#### [TEXTO MOSTRADO]
-=-=-
El cambio climático no espera a la diplomacia

Víctor de Currea-Lugo | 19 de agosto de 2025

La Asamblea General de la ONU decidió plantear una pregunta a la Corte Internacional de Justicia (CIJ) que no es nueva, pero que nunca había tenido una respuesta tan directa: ¿qué obligaciones jurídicas tienen los Estados para enfrentar el cambio climático y qué consecuencias deben asumir los que han causado daños por sus emisiones o por mirar hacia otro lado?

La respuesta la tenía que dar la Corte Internacional de Justicia, esa misma que rara vez se mete en temas que tocan tantos intereses económicos y políticos a la vez. ¿Y por qué ahora? Porque el tiempo se acabó. Llevamos más de tres décadas de cumbres climáticas, discursos solemnes, declaraciones de buenas intenciones y promesas de transición energética que suenan bien en el papel, pero que no pasan de la foto.
-=-=-
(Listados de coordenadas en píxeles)

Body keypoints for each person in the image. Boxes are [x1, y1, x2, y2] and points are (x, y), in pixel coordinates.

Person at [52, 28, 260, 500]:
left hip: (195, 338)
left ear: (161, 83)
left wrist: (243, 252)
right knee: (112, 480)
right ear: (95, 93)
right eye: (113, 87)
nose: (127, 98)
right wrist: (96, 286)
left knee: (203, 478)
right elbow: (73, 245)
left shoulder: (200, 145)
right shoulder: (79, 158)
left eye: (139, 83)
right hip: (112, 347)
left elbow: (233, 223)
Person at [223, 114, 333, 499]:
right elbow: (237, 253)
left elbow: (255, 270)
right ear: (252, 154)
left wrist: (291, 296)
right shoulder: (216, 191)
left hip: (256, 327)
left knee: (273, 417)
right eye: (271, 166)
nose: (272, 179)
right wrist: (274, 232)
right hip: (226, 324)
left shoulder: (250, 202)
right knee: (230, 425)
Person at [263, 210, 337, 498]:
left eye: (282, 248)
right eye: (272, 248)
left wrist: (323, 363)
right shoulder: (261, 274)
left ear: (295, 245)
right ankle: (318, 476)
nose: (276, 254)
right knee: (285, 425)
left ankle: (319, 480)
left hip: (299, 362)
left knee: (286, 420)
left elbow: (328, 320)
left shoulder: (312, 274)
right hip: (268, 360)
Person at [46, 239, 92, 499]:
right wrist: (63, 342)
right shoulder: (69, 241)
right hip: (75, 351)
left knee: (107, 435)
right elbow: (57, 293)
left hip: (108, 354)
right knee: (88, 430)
-=-=-
#### [TAREAS Y EJERCICIOS]
**A.** Según el artículo sobre el cambio climático, ¿a qué tribunal decidió la Asamblea General de la ONU plantear su pregunta?
**B.** Escriba la continuación del artículo sobre el cambio climático a partir de su última oración.
Las entradas provienen de una fuente distinta a la del artículo.

#### [RESPUESTAS ESCRITAS]
**A.** A la Corte Internacional de Justicia (CIJ).

**B.**
Cada Conferencia de las Partes (COP) del Acuerdo de París es más parecida a una feria de vanidades que a un espacio real de cambio: los líderes del mundo se dan la mano, se toman la foto, hacen un comunicado y se van felices… mientras las emisiones siguen subiendo.

Frente a eso, la Corte dijo: basta. Si los Estados no actúan por convicción, que actúen porque el derecho internacional los obliga. Y así surgió esta consulta. Ojo: no se trata de un capricho.

La Corte no legisla ni inventa normas, simplemente interpreta las que ya existen. Pero esa interpretación puede ser tan poderosa como una nueva regla, porque fija el alcance y el sentido de las obligaciones.

En concreto, la pregunta que le hicieron tiene dos partes: Primero, ¿qué obligaciones tienen los Estados, según el derecho internacional, para garantizar la protección del clima y de otras partes del medio ambiente frente a los gases de efecto invernadero, pensando en las generaciones presentes y futuras?

Segundo, ¿cuáles son las consecuencias jurídicas si un Estado, con sus acciones u omisiones, ha causado daños significativos al clima y, por ende, a los Estados y personas más afectadas?

Esto no es un detalle menor. Es la primera vez que la Corte Internacional de Justicia entra en el corazón del problema: la responsabilidad. Y es que, hasta ahora, los compromisos climáticos han sido casi voluntarios.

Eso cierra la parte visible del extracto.